Problem details ::
Reproduce each of the following entries word for word, omitting the pictures from your reproduction.
#### Data in this exercise ####
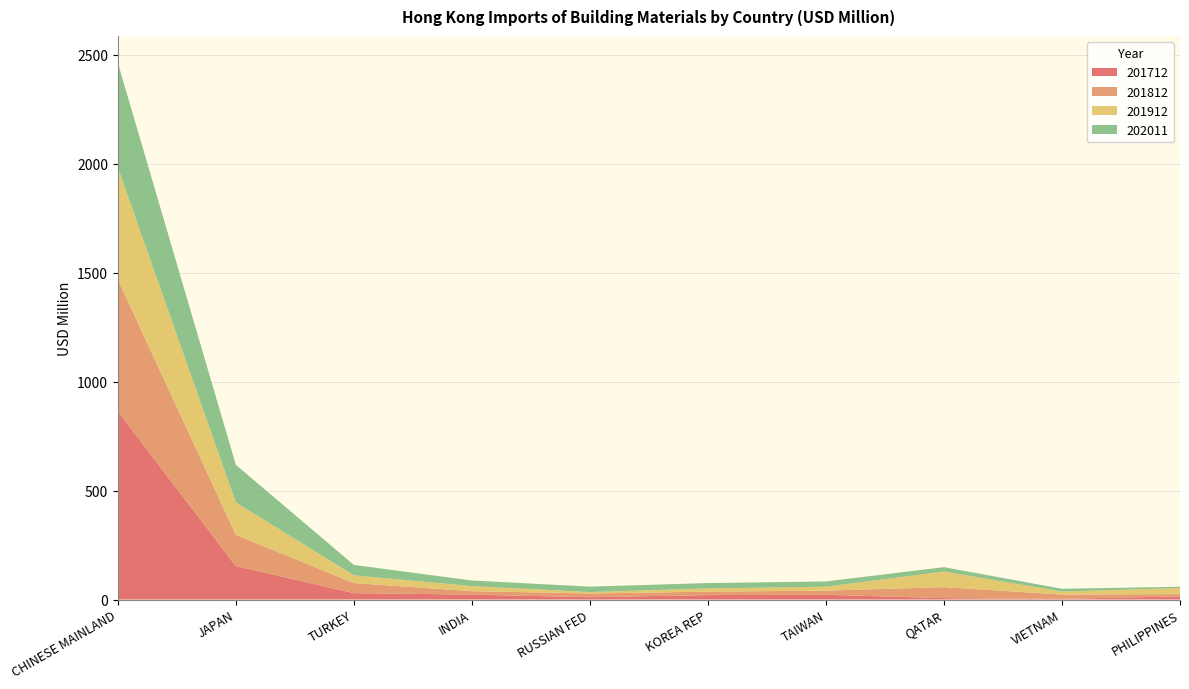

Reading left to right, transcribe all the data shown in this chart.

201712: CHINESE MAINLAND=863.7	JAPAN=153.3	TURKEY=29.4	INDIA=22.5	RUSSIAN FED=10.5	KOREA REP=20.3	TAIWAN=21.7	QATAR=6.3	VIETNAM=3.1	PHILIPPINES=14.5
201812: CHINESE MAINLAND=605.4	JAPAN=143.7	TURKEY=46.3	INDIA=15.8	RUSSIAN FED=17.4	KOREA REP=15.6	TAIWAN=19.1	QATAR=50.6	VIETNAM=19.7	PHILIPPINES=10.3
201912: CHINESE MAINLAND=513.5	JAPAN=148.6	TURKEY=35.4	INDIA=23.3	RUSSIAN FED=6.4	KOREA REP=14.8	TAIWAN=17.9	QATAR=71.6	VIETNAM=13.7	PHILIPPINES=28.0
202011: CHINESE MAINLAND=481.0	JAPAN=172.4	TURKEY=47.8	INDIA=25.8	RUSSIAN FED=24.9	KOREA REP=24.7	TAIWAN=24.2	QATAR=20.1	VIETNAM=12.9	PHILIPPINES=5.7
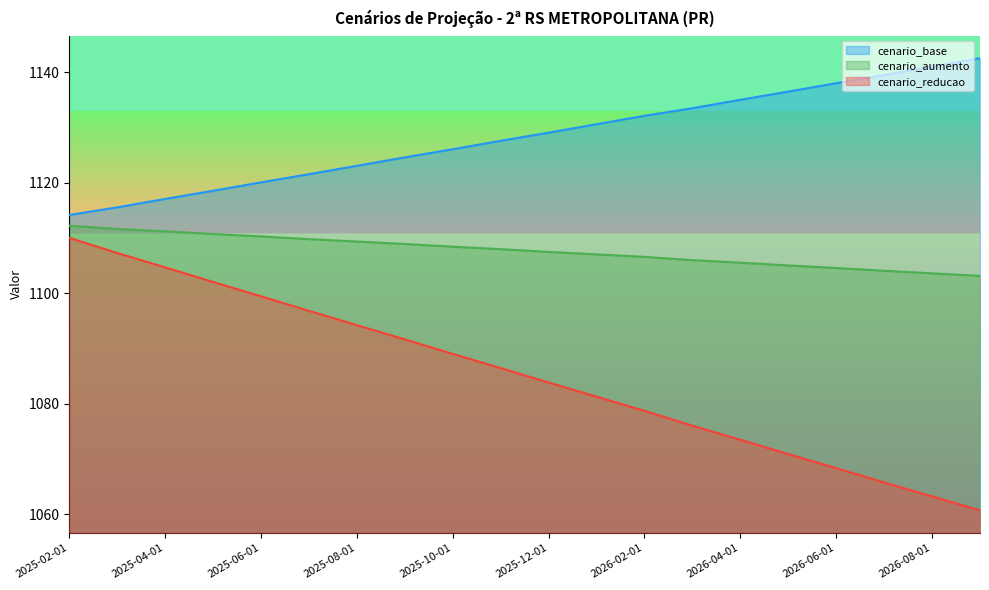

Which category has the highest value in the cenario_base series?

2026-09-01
####
Answer to the exercise ::
Reading left to right, transcribe all the data shown in this chart.

201712: CHINESE MAINLAND=863.7	JAPAN=153.3	TURKEY=29.4	INDIA=22.5	RUSSIAN FED=10.5	KOREA REP=20.3	TAIWAN=21.7	QATAR=6.3	VIETNAM=3.1	PHILIPPINES=14.5
201812: CHINESE MAINLAND=605.4	JAPAN=143.7	TURKEY=46.3	INDIA=15.8	RUSSIAN FED=17.4	KOREA REP=15.6	TAIWAN=19.1	QATAR=50.6	VIETNAM=19.7	PHILIPPINES=10.3
201912: CHINESE MAINLAND=513.5	JAPAN=148.6	TURKEY=35.4	INDIA=23.3	RUSSIAN FED=6.4	KOREA REP=14.8	TAIWAN=17.9	QATAR=71.6	VIETNAM=13.7	PHILIPPINES=28.0
202011: CHINESE MAINLAND=481.0	JAPAN=172.4	TURKEY=47.8	INDIA=25.8	RUSSIAN FED=24.9	KOREA REP=24.7	TAIWAN=24.2	QATAR=20.1	VIETNAM=12.9	PHILIPPINES=5.7

Which category has the highest value in the cenario_base series?

2026-09-01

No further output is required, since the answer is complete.